A: i do a gallery walk! read on!...
when i started teaching, i would have my students present their projects in front of the class, one by one. while this teaches solid presentation skills, i felt like the cons outweighed the pros. too often, it would take upwards of a week to get through all of the projects and it just seemed repetitive. so, i started incorporating gallery walks! here's how i do it:
i explain to my students what my definition of a gallery walk is and what my expectations are. my gallery walks mean that on the first day of presentations, half of the class will be "presenters"; the other half will be "viewers". the presenters set up their station around the perimeter of the classroom. if they have a packet or poster, they set it up. if they have a slides presentation, they simply log into a computer and open it up! the first day, the presenters share their projects, while the viewers go around to learn about them. the second day, the roles are reversed.
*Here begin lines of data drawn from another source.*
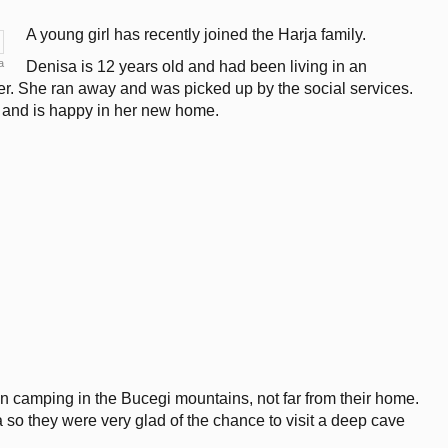
A young girl has recently joined the Harja family.
a
Denisa is 12 years old and had been living in an
er. She ran away and was picked up by the social services.
l and is happy in her new home.
 camping in the Bucegi mountains, not far from their home.
 so they were very glad of the chance to visit a deep cave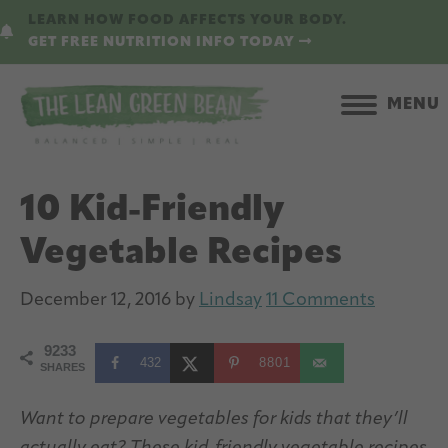
Skip
Skip
LEARN HOW FOOD AFFECTS YOUR BODY.
to
to
GET FREE NUTRITION INFO TODAY
main
primary
content
sidebar
MENU
10 Kid-Friendly
Vegetable Recipes
December 12, 2016
by
Lindsay
11 Comments
9233
432
8801
SHARES
Want to prepare vegetables for kids that they’ll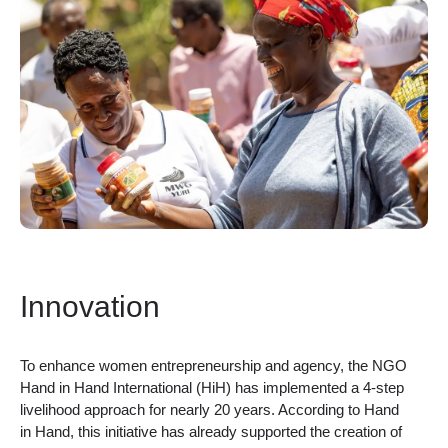
Innovation
To enhance women entrepreneurship and agency, the NGO
Hand in Hand International (HiH) has implemented a 4-step
livelihood approach for nearly 20 years. According to Hand
in Hand, this initiative has already supported the creation of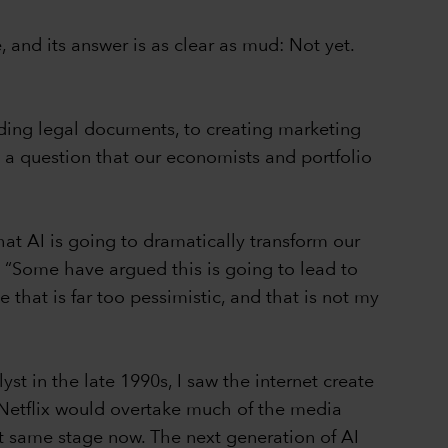
and its answer is as clear as mud: Not yet.
eading legal documents, to creating marketing
 a question that our economists and portfolio
hat AI is going to dramatically transform our
. “Some have argued this is going to lead to
e that is far too pessimistic, and that is not my
st in the late 1990s, I saw the internet create
 Netflix would overtake much of the media
hat same stage now. The next generation of AI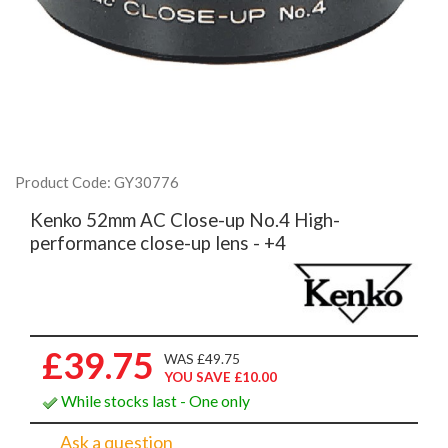
Product Code: GY30776
Kenko 52mm AC Close-up No.4 High-
performance close-up lens - +4
£39.75
WAS £49.75
YOU SAVE £10.00
While stocks last - One only
Ask a question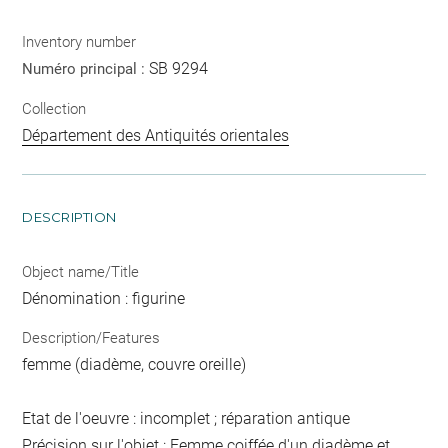
Inventory number
SB 9294
Numéro principal :
Collection
Département des Antiquités orientales
DESCRIPTION
Object name/Title
Dénomination : figurine
Description/Features
femme (diadème, couvre oreille)
Etat de l'oeuvre : incomplet ; réparation antique
Précision sur l'objet : Femme coiffée d'un diadème et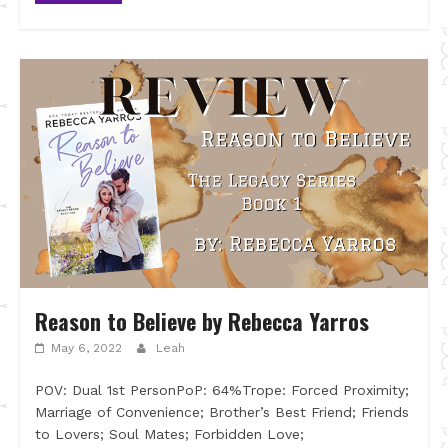
Reason to Believe by Rebecca Yarros
May 6, 2022
Leah
POV: Dual 1st PersonPoP: 64%Trope: Forced Proximity;
Marriage of Convenience; Brother’s Best Friend; Friends
to Lovers; Soul Mates; Forbidden Love;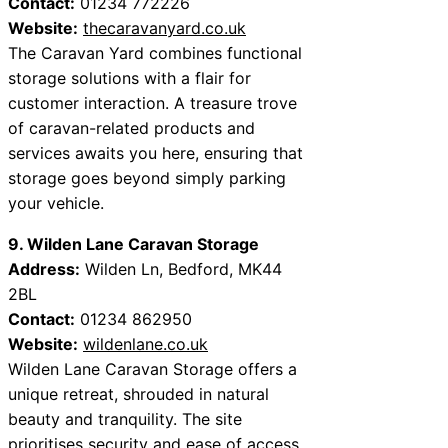
Contact:
01234 772226
Website:
thecaravanyard.co.uk
The Caravan Yard combines functional
storage solutions with a flair for
customer interaction. A treasure trove
of caravan-related products and
services awaits you here, ensuring that
storage goes beyond simply parking
your vehicle.
9. Wilden Lane Caravan Storage
Address:
Wilden Ln, Bedford, MK44
2BL
Contact:
01234 862950
Website:
wildenlane.co.uk
Wilden Lane Caravan Storage offers a
unique retreat, shrouded in natural
beauty and tranquility. The site
prioritises security and ease of access,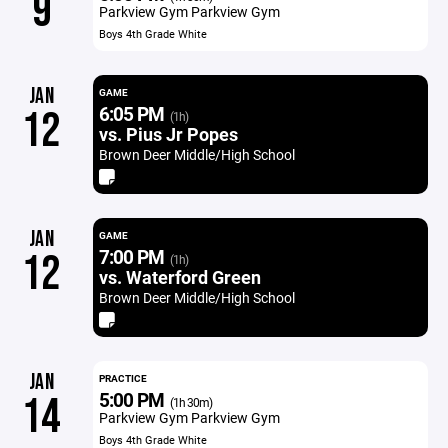
9
Parkview Gym Parkview Gym
Boys 4th Grade White
JAN
GAME
6:05 PM
12
(1h)
vs. Pius Jr Popes
Brown Deer Middle/High School
JAN
GAME
7:00 PM
12
(1h)
vs. Waterford Green
Brown Deer Middle/High School
JAN
PRACTICE
5:00 PM
14
(1h 30m)
Parkview Gym Parkview Gym
Boys 4th Grade White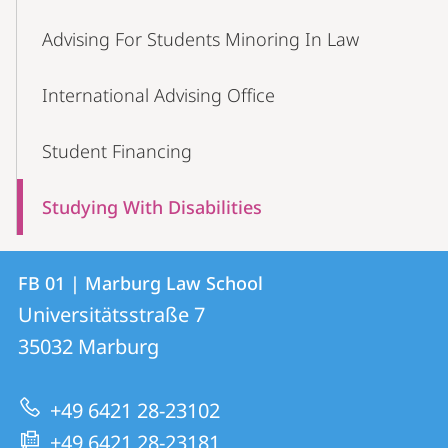
Advising For Students Minoring In Law
International Advising Office
Student Financing
Studying With Disabilities
Contact
Contact
FB 01 | Marburg Law School
details
Universitätsstraße 7
FB
35032
Marburg
01
|
+49 6421 28-23102
Marburg
+49 6421 28-23181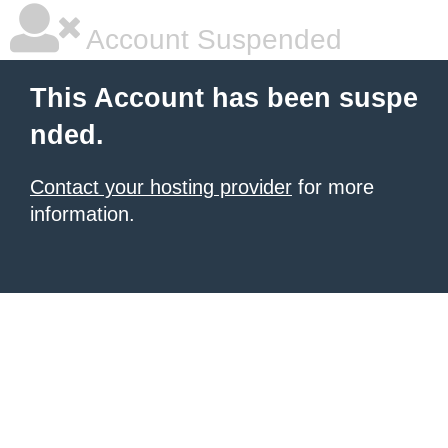
Account Suspended
This Account has been suspe
nded.
Contact your hosting provider
for more
information.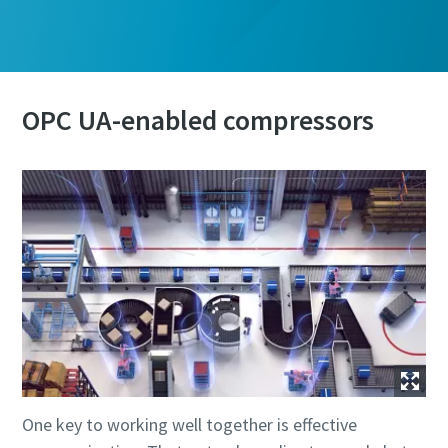
OPC UA-enabled compressors
One key to working well together is effective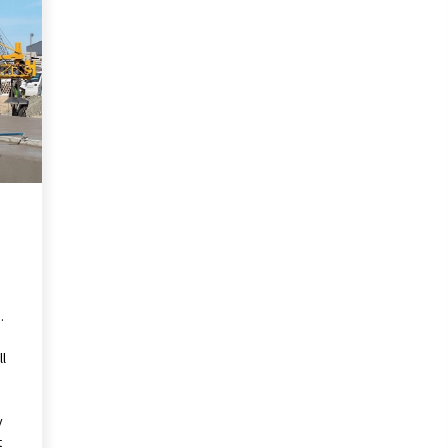
Pencil Drawings: Museums, Street
Art, and Hidden Gems
2 months ago
The Evolving Role of Fugitive
nd
Recovery Agents in Modern Law
Enforcement
3 months ago
Mixing Techniques in Industrial
Processing
4 months ago
.
ll
y
t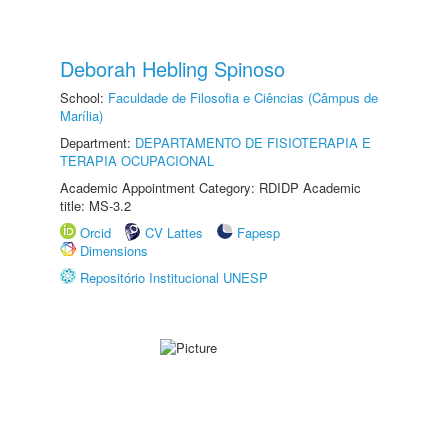
Deborah Hebling Spinoso
School:
Faculdade de Filosofia e Ciências (Câmpus de
Marília)
Department:
DEPARTAMENTO DE FISIOTERAPIA E
TERAPIA OCUPACIONAL
Academic Appointment Category: RDIDP Academic
title: MS-3.2
Orcid
CV Lattes
Fapesp
Dimensions
Repositório Institucional UNESP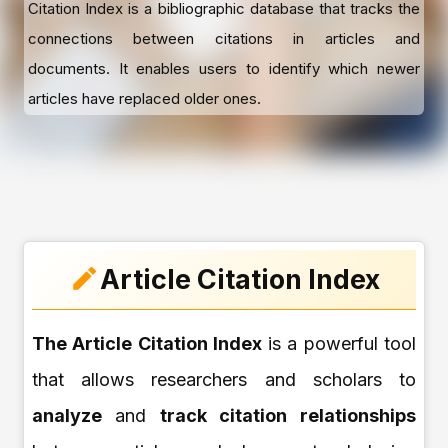
Citation Index is a bibliographic database that tracks the
connections between citations in articles and
documents. It enables users to identify which newer
articles have replaced older ones.
Article Citation Index
The Article Citation Index
is a powerful tool
that allows researchers and scholars to
analyze
and
track citation relationships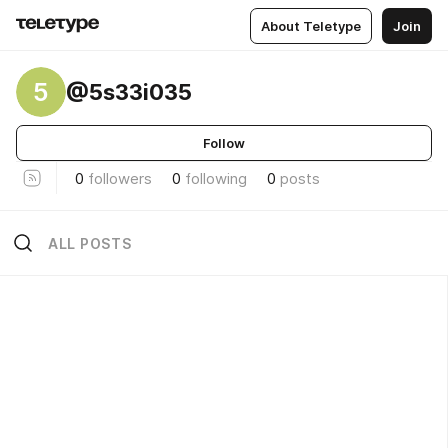
About Teletype
Join
5
@5s33i035
Follow
0
followers
0
following
0
posts
ALL POSTS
i understand that this is giving up a lot of my control, so we have a little prep work. as part of their grading rubric, their behavior as a presenter and viewer are both incorporated. as a presenter, they need to maintain eye contact, speak with an appropriate volume level, and welcome questions or comments at the end. as a viewer, they actually evaluate themselves at the end of each day based on three components: attentiveness, respect, and questioning techniques. we review a rubric for them to take around with them with specifics about what it means to be a respectful audience member, to have effective questioning techniques, etc. the viewer is also responsible for completing their "station visit" sheet, which include information they learned about each presentation they visited.
ultimately, i am really happy with how the gallery walks have worked recently. as always, there will be some students who frustrate me and some students who really impress me with their work. as the year goes on, the projects seem to get better and the gallery walks go smoother and smoother with practice.
one of my favorite things is when i see previous students and they say, "ms. sienrukos, are you still doing the million dollar project!? i loved that!" there's been many times students mention remembering the projects they did in 6th grade math, and that's what makes it all worth it. we did something in class that made an impact.